While some advocates see these as positive changes, exactly what kinds of families have benefitted is an open question — one that city officials say their data systems don’t allow them to answer.

In June, Chalkbeat filed a Freedom of Information Law request asking for demographic breakdowns — including socioeconomic status — of students with disabilities whose private school tuition is paid for by the city. The request was an attempt to assess whether the policy was having the effect on equal access that de Blasio promised.

Nearly four months later, after repeated delays, the city has denied that request. The city said it does not collect the socioeconomic status or race of students in the database where it tracks tuition reimbursements.
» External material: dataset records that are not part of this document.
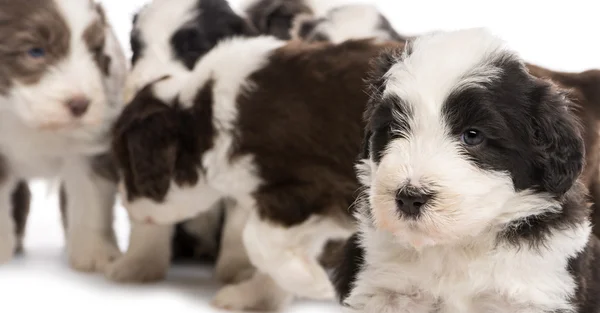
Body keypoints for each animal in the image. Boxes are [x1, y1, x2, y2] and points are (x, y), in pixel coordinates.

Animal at [0, 0, 127, 270]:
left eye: (95, 51)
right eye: (36, 51)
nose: (81, 104)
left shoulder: (90, 147)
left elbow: (90, 198)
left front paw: (95, 253)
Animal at [332, 27, 600, 312]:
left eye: (472, 136)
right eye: (394, 129)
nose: (409, 198)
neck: (458, 244)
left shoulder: (533, 294)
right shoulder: (386, 290)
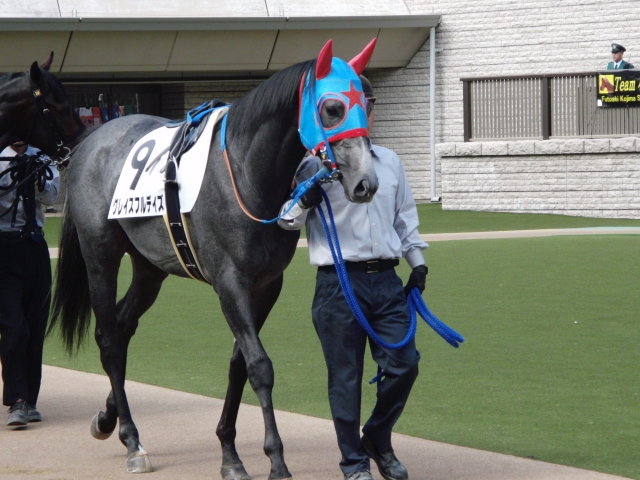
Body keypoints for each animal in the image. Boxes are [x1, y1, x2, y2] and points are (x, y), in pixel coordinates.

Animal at [49, 39, 379, 479]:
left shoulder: (266, 285)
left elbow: (240, 363)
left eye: (369, 100)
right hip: (100, 255)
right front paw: (275, 459)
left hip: (150, 268)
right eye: (332, 108)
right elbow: (260, 365)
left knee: (122, 324)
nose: (365, 183)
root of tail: (90, 140)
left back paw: (107, 418)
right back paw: (132, 439)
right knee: (109, 339)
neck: (245, 170)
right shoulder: (230, 281)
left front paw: (229, 451)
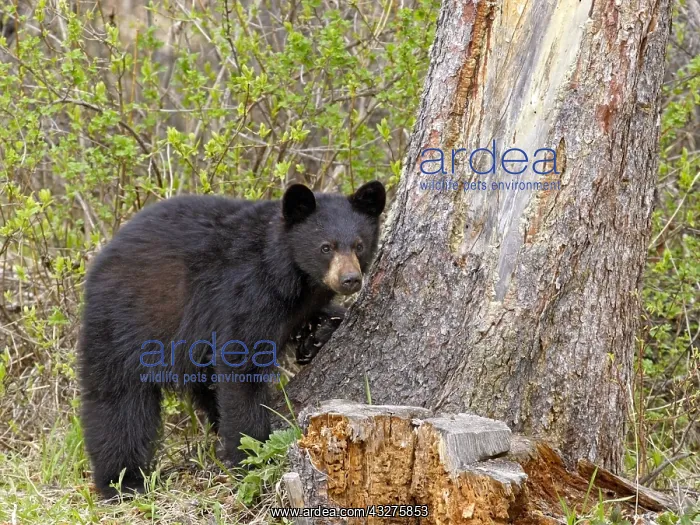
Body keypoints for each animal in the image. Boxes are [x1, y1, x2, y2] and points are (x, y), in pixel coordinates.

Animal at [78, 181, 386, 498]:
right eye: (325, 247)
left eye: (359, 245)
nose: (350, 279)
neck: (289, 272)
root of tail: (102, 258)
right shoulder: (244, 292)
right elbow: (241, 365)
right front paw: (251, 455)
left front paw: (318, 335)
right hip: (126, 319)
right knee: (118, 399)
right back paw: (122, 480)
The state’s open-records law “does not obligate the DOE to match data across computer storage systems,” wrote Joseph Baranello, the education department’s records access officer, in a letter. Baranello noted the city also searched for “previously created compilations of data,” but could not find any.
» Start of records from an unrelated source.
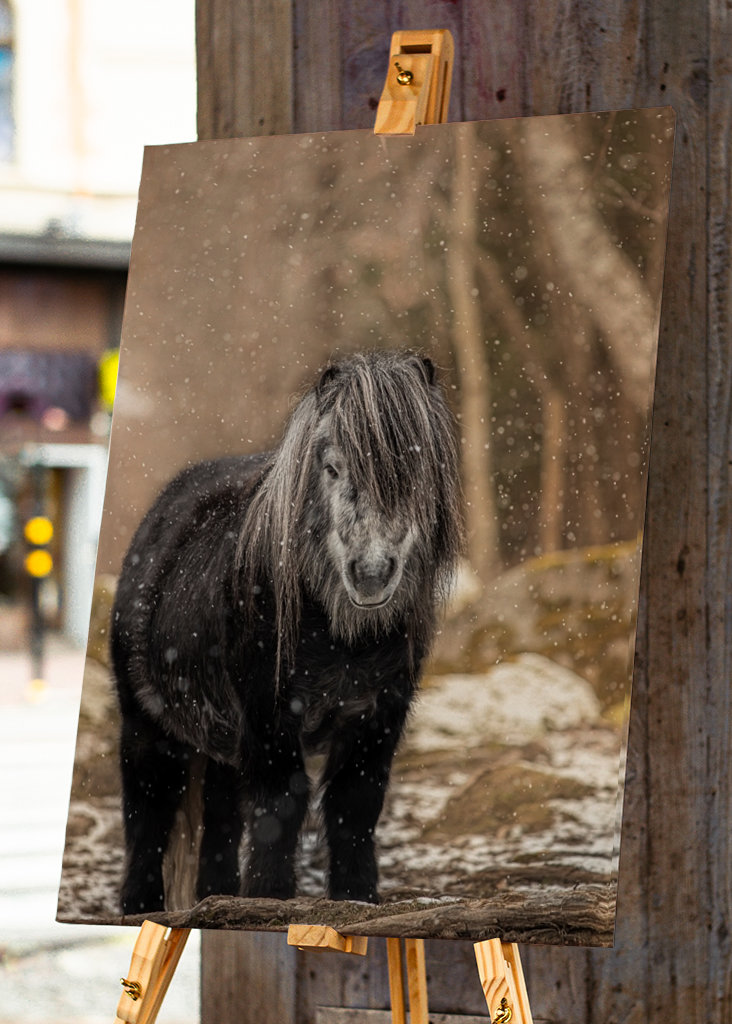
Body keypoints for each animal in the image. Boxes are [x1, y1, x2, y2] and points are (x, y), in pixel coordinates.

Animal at [111, 350, 463, 913]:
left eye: (417, 469)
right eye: (332, 467)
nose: (371, 574)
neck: (341, 639)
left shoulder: (377, 716)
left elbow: (354, 807)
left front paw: (356, 900)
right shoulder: (269, 717)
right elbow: (281, 806)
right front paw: (270, 898)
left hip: (221, 744)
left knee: (220, 817)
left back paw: (215, 898)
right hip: (147, 728)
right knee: (148, 814)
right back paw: (140, 906)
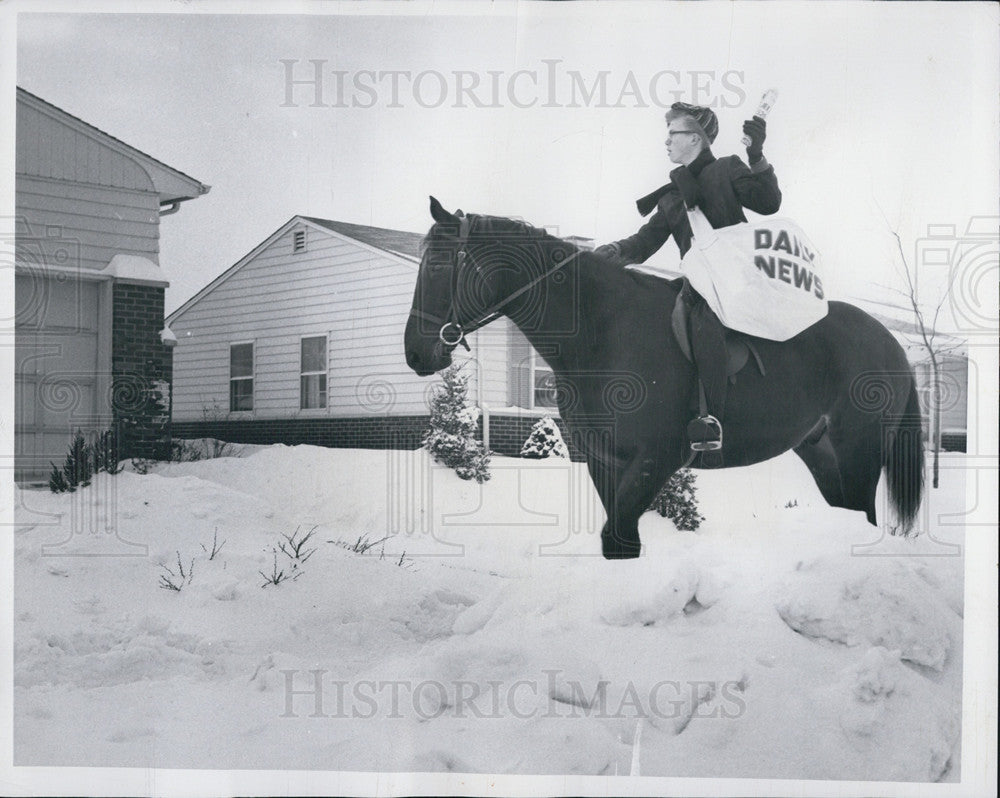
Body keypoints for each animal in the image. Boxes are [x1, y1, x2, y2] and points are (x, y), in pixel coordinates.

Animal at [404, 198, 920, 564]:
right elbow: (619, 545)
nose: (415, 353)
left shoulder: (656, 458)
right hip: (822, 452)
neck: (603, 329)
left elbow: (618, 536)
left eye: (437, 266)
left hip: (859, 452)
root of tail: (890, 342)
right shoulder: (603, 460)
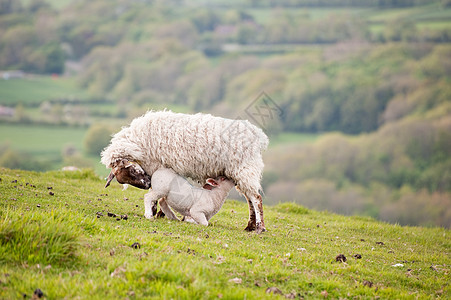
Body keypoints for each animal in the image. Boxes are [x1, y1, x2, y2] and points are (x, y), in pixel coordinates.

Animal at [102, 111, 270, 233]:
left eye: (130, 170)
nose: (146, 183)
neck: (139, 143)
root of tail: (258, 136)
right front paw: (161, 212)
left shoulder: (158, 165)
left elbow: (157, 192)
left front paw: (156, 211)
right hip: (241, 172)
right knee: (249, 198)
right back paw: (250, 226)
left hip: (245, 168)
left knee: (256, 198)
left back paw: (260, 227)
Baranello’s explanation is based on the state’s open-records law, which requires the city to disclose only records that it already keeps. But it does raise questions about how the city can tell if the policy is having its desired effect without clear data on the question.

Education department spokeswoman Toya Holness said the new policy has made it easier for families of students with disabilities to get appropriate services.

“Several offices across the DOE work closely to process these claims,” she wrote, “and we are always looking for ways to improve our tracking systems.”

Aaron Pallas, a professor at Teachers College, expressed some skepticism about the department’s response to the records request. “You would think the department would want to demonstrate the effects of the policy change,” he said. “One is always suspicious that an agency refuses what seems to be a reasonable request because they won’t like the interpretation of the records.”

Some advocates said that even if the city can’t prove that the policy is serving more low-income families, those it is serving are often having an easier time.

Rebecca Shore, who represents low-income families as litigation director at Advocates for Children, said the administration’s shift has given parents of children with disabilities a more straightforward path to private school by reducing the amount of time and money they have to commit to legal battles.

“The reality is the policy is helping those low-income parents,” she said. “Does that mean it’s equally dispersed? No.”